Tina Fey and Steve Carell are currently starring on two of NBC's Thursday night comedies, 30 Rock and The Office, respectively. Both shows have won numerous awards and gain lots of press for its stars, yet neither would be called a movie star. Date Night, directed by Shawn Levy (whose films include Just Married (2003), Cheaper by the Dozen (2003) and Night at the Museum (2006) -- none of which I have seen), is the first collaboration for two of television's comedic geniuses. I have loved Tina Fey for a long time and her comedy is brilliant, but her prior films (Mean Girls (2004) and Baby Mama (2008)) have failed to turn her into a film star. Scott Feinberg, an entertainment writer for the L.A. Times, ranked Tina Fey tenth on his list of top ten Saturday Night Live cast members turned movie stars. I did not watch The Office at first because I found Steve Carell tried too hard to be funny. It was not until I saw his understated performance in Little Miss Sunshine (2006) that I began to enjoy him as a comedic actor. The most important factor for Date Night to be a success is the chemistry between the lead actors. Tina Fey and Steve Carell are believable as a boring married couple, but the film's screenplay fails them. Date Night stars out as a fun adventure, but by the third act the film turns into a cliched mess that is becomes a tiring bore.

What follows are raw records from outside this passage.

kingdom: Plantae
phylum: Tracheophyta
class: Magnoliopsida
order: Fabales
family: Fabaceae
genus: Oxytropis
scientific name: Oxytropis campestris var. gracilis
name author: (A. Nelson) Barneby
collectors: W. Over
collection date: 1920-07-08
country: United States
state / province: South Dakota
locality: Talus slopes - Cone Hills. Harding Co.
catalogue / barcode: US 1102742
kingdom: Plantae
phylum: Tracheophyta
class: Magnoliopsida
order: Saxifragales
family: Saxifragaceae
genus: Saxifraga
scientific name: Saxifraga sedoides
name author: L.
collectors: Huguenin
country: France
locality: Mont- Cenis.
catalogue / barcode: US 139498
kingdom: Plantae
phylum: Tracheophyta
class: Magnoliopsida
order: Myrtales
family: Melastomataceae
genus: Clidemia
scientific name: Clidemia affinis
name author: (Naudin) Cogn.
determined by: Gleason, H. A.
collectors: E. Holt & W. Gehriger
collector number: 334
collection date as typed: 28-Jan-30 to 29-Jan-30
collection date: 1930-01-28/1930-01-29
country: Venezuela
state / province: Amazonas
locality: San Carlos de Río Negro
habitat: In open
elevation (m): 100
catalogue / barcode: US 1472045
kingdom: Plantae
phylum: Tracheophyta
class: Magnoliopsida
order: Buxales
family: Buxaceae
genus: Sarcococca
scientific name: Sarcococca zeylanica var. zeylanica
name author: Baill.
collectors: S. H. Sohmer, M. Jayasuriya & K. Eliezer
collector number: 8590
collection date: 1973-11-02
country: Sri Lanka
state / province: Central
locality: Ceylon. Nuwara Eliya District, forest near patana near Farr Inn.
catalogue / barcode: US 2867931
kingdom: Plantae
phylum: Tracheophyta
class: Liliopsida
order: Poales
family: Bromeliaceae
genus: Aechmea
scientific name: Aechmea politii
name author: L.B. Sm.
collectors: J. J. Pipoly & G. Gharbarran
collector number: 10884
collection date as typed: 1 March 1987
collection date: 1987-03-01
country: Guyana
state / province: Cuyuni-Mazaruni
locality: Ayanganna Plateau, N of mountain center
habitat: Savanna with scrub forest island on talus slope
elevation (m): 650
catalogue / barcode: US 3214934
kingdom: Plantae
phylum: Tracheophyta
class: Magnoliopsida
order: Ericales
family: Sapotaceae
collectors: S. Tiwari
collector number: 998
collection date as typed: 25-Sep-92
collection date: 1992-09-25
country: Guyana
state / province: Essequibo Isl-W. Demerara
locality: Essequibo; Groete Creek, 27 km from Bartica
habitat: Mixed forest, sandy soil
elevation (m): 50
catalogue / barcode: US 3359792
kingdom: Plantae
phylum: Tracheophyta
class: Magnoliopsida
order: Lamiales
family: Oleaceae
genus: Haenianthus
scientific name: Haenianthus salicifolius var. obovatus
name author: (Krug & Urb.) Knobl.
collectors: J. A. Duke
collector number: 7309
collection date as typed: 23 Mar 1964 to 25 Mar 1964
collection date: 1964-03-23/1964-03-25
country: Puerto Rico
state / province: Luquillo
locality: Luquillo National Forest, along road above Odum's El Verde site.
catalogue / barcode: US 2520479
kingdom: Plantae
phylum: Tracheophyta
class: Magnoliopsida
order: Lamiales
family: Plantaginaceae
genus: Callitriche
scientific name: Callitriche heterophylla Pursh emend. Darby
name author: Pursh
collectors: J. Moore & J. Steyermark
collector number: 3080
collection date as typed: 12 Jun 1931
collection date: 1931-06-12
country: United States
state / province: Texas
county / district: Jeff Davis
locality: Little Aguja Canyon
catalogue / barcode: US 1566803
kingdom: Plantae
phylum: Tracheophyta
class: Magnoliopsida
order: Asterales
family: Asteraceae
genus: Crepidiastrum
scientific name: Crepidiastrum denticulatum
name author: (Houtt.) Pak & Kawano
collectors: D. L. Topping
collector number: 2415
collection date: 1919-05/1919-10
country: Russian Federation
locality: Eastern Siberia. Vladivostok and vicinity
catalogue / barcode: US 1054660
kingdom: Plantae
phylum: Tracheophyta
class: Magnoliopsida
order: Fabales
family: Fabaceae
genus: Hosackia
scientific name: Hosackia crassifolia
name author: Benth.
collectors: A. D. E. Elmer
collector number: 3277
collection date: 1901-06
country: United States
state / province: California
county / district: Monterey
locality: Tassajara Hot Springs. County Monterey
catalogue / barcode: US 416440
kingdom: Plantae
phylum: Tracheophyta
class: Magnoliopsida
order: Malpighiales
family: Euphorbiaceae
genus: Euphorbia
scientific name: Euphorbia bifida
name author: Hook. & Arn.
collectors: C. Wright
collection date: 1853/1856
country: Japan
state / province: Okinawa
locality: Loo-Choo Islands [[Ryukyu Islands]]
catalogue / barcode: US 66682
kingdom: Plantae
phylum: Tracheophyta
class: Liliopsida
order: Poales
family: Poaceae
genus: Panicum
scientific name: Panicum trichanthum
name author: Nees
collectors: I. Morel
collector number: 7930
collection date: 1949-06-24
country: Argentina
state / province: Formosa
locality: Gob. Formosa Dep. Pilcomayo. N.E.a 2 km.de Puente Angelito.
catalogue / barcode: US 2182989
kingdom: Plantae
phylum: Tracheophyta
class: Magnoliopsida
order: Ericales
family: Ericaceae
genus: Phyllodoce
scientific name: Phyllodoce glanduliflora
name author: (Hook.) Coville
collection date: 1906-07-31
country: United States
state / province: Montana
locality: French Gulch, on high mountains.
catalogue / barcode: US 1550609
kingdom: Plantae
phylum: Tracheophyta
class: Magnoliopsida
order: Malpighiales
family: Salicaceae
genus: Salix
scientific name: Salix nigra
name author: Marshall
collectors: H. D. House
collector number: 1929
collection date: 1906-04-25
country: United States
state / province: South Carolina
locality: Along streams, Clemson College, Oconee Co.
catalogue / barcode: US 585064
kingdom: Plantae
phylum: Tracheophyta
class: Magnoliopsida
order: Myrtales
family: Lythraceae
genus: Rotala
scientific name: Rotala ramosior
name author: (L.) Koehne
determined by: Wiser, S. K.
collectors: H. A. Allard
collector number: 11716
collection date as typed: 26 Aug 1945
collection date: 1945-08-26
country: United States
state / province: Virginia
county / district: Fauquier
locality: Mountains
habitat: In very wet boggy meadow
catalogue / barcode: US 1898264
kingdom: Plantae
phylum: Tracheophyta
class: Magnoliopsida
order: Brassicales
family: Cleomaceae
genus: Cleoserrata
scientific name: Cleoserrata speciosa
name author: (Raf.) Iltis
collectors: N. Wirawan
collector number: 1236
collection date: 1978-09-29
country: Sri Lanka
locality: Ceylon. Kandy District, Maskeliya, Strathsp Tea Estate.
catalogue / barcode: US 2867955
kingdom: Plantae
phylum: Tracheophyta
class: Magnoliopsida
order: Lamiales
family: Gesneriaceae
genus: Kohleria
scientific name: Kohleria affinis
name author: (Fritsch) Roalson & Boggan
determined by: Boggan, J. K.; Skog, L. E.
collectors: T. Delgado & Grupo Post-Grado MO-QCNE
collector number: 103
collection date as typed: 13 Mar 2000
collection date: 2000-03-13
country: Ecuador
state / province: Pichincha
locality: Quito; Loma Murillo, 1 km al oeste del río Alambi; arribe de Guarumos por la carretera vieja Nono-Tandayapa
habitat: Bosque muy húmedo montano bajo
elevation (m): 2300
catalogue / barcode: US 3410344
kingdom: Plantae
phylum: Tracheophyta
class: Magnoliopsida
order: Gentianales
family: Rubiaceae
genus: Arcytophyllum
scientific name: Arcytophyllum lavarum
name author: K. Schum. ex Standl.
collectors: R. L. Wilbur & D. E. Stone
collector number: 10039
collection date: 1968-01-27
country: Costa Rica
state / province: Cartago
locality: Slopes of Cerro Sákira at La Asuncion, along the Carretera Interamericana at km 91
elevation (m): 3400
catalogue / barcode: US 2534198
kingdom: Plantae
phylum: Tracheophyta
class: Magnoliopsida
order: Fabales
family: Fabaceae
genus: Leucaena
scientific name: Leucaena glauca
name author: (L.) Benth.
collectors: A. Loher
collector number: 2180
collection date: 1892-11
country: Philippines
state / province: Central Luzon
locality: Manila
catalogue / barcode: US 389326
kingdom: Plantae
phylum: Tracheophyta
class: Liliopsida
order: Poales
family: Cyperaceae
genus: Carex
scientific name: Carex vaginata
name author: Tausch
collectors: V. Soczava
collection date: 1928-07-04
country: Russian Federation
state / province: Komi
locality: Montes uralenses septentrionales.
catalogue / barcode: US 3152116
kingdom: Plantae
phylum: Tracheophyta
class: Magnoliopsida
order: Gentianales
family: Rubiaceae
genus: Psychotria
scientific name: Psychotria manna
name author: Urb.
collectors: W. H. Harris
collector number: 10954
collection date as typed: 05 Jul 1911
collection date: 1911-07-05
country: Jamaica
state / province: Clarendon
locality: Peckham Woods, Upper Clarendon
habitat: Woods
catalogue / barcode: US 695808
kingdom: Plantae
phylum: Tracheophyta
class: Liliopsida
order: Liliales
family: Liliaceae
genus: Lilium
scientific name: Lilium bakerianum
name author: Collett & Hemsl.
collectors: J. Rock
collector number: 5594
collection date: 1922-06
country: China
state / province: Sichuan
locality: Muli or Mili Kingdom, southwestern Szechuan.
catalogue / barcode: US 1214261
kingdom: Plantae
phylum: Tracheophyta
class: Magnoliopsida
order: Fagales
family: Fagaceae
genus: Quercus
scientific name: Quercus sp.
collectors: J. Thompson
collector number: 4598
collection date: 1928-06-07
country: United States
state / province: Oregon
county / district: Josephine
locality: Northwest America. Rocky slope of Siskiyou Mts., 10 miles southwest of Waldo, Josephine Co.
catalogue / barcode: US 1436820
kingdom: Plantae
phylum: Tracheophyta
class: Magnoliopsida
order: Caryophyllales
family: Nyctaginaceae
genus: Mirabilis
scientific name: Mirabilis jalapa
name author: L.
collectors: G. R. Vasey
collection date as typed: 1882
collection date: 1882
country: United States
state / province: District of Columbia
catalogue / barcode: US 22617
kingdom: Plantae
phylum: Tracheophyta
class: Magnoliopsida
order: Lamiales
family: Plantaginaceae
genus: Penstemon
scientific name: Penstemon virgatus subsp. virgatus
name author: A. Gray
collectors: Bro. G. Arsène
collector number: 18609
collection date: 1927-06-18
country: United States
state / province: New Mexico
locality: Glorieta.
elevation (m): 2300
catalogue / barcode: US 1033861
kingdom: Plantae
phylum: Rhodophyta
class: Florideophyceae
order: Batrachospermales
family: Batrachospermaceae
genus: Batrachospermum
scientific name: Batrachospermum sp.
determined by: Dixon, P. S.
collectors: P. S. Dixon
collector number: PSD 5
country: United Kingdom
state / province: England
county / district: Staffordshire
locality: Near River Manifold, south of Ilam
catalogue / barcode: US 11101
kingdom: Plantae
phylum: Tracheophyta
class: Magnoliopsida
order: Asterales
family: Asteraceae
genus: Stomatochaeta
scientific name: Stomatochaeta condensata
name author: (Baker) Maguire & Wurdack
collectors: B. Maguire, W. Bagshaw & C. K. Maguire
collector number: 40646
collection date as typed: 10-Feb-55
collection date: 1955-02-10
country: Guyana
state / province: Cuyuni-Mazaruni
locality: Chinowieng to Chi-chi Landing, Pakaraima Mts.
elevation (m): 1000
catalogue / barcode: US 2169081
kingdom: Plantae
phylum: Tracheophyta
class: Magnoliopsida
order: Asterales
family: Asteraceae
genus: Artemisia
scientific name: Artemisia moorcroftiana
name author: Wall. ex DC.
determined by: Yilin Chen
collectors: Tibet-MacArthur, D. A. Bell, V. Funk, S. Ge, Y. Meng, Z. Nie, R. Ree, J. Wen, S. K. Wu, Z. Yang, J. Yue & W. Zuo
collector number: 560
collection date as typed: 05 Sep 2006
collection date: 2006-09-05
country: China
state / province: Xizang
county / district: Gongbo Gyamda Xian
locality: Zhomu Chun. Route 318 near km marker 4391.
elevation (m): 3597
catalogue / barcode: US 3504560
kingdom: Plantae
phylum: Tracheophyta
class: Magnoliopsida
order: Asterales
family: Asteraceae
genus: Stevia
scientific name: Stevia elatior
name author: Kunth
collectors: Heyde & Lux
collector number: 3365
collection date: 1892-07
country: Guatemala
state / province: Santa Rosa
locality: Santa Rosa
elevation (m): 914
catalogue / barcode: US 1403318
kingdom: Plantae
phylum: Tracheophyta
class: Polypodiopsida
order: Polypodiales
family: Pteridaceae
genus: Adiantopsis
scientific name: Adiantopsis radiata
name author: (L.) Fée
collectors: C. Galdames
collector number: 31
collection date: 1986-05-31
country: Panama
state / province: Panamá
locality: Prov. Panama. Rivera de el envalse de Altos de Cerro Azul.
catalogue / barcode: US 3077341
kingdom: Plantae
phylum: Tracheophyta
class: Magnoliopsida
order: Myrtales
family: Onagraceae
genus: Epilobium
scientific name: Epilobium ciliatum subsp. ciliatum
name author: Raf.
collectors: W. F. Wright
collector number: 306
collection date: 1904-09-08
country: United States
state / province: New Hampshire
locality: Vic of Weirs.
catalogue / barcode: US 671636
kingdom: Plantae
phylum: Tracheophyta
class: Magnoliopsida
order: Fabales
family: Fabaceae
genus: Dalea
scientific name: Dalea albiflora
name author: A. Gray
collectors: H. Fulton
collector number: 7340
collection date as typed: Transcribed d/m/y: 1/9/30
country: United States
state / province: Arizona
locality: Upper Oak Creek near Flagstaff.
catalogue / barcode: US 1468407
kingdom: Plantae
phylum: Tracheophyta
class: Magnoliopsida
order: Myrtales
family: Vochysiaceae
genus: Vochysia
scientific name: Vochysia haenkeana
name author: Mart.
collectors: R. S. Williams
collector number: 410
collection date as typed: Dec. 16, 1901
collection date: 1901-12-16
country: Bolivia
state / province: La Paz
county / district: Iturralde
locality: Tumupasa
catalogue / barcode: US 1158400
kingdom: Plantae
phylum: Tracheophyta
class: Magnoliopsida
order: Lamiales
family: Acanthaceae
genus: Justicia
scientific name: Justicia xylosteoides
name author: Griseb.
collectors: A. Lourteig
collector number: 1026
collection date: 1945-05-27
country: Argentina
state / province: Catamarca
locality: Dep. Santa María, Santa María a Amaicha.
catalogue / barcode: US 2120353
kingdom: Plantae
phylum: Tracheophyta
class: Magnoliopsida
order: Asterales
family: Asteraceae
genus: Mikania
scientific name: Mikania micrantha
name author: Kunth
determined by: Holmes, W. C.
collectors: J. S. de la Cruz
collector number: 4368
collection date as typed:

Phil and Claire Foster (Carell and Fey) are happily married with two kids in New Jersey. Their idea of date night is their weekly date at the local steakhouse followed by a movie. Each is bored by the routine and upon hearing that their friends (Kristen Wiig and Mark Ruffalo) are divorcing they attempt to reignite the romance in their relationship. Phil decides to take Claire to a trendy restaurant in Manhattan and when they are unable to get a table without a reservation they take a reservation from the Tripplehorns, a couple that has failed to show up. During their meal they are approached by two men, Collins and Armstrong(Common and Jimmi Simpson, most known to me from It's Always Sunny in Philadelphia). The men lead the fosters into the alley and question them at gunpoint about the location of a flash drive. Thinking on his feet Phil leads them to a boathouse in Central Park and after an unlikely escape they go to the police station and meet with Detective Arroyo (Taraji P. Henson). At the station they see Collins and Armstrong with police badges and make an escape. Claire takes Phil to see a former client, Holbrooke Grant (Mark Wahlberg), a security expert, in hopes of finding the Tripplehorns. Their search leads to finding Taste and Whippit (James Franco and Mila Kunis) who willingly hand over the flash drive. Date Night then turns into a less than satisfactory comedy that takes Phil and Claire on a car chase and a less than exciting trip to a strip club where the film ends on a too-forced conclusion.
Unfortunately Date Night is not sophisticated enough for the talents of Tina Fey and Steve Carell. It is nice to see him not have to force the comedy, as he sometimes does on The Office, but the writing is too simple and too cliched for these actors. 30 Rock may not be high class humour but it is exceptionally written and timed, thanks to Tina Fey and her team. Date Night would have befitted from Tina Fey's talents. Mean Girls may have seemed like just another teen comedy, but Tina Fey's screenplay made the film witty and satirical. Tina Fey and Steve Carell do have chemistry, though I believe that they did not kiss until the end of the film which turned into an awkward embrace on the lawn. Mark Wahlberg is too old to be eye candy and if this was a decade ago he could have gone an entire film shirtless. Kristin Wiig is too talented a comedian to be used so sparingly as Tina Fey's best friend, and the only other person on Earth who would have been less obvious in that role is Amy Poehler. Unfortunately, the film underused the talents of its actors and with a better screenplay and a more focused plot Date Night would have been a very enjoyable comedy.
My rating: 2.5 stars out of 4.
EDIT As I watch Goodfellas I am reminded that Ray Liotta appears in the film. It has to say something that I could not even remember his role, in the film's dismal third act, because the ending was such a mess!